> **What you need to do**
List all the lines in these records that hold "integer".

> **Working data**
BEGIN

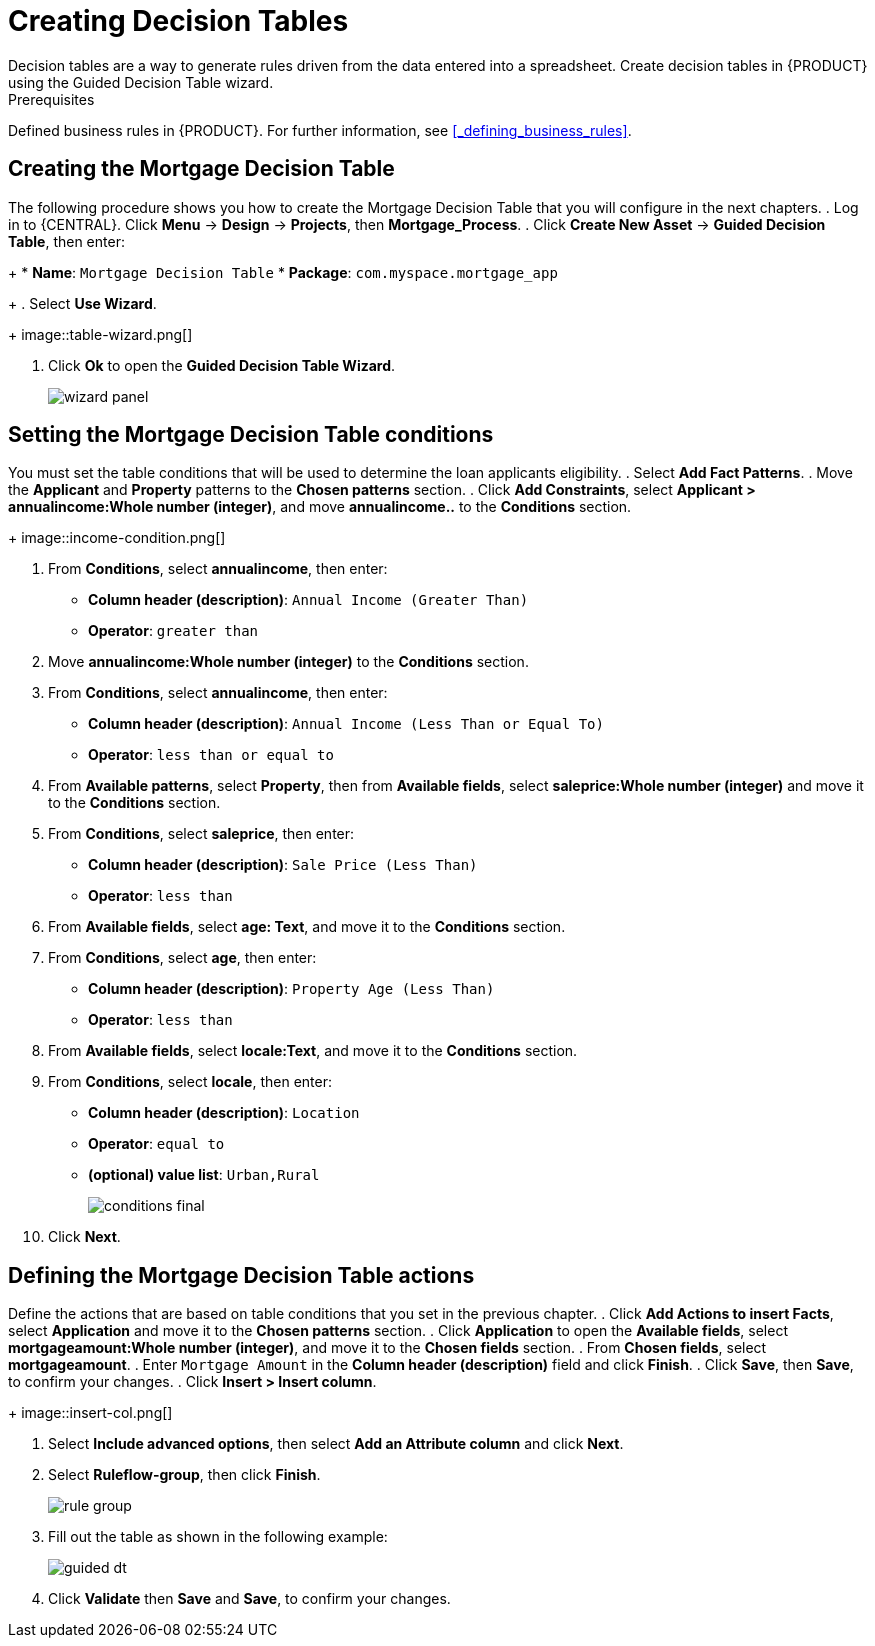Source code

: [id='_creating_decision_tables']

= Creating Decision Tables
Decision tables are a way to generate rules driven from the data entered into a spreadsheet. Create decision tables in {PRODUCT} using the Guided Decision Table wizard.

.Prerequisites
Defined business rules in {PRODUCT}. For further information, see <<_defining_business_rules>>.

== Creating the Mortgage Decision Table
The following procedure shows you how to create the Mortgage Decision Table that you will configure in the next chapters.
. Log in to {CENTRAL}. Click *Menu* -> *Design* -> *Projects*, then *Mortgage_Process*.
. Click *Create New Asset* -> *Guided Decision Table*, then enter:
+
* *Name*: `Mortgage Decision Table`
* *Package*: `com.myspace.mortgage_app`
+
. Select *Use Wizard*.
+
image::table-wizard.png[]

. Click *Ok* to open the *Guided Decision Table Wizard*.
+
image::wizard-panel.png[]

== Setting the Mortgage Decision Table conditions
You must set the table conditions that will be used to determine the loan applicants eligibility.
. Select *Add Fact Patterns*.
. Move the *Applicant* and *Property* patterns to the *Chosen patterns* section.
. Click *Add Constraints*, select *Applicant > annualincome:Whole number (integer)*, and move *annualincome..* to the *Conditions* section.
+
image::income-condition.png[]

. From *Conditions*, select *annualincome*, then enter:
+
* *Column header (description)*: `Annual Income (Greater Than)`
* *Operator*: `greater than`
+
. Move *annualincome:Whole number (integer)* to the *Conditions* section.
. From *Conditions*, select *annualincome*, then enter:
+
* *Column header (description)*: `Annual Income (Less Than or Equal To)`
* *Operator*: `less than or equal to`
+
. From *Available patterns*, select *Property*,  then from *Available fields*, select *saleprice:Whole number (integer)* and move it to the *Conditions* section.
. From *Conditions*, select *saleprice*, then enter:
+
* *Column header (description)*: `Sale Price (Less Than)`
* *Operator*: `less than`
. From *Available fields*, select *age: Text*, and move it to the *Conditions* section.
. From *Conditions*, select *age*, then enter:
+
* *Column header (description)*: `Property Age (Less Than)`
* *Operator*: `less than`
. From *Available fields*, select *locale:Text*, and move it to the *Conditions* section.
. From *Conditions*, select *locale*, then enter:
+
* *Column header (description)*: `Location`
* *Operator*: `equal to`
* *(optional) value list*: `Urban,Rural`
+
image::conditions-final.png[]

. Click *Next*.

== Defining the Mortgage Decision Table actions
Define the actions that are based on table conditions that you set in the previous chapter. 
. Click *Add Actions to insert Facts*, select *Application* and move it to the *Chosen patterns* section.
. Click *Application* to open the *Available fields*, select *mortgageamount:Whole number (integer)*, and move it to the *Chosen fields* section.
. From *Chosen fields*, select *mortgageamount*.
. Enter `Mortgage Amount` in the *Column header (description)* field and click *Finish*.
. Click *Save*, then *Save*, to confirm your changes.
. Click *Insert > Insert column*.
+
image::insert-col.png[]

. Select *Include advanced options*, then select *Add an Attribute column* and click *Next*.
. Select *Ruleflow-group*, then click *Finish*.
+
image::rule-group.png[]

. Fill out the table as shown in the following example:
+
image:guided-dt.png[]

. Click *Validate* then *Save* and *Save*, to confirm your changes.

END

> **Answer space**
. Click *Add Constraints*, select *Applicant > annualincome:Whole number (integer)*, and move *annualincome..* to the *Conditions* section.
. Move *annualincome:Whole number (integer)* to the *Conditions* section.
. From *Available patterns*, select *Property*,  then from *Available fields*, select *saleprice:Whole number (integer)* and move it to the *Conditions* section.
. Click *Application* to open the *Available fields*, select *mortgageamount:Whole number (integer)*, and move it to the *Chosen fields* section.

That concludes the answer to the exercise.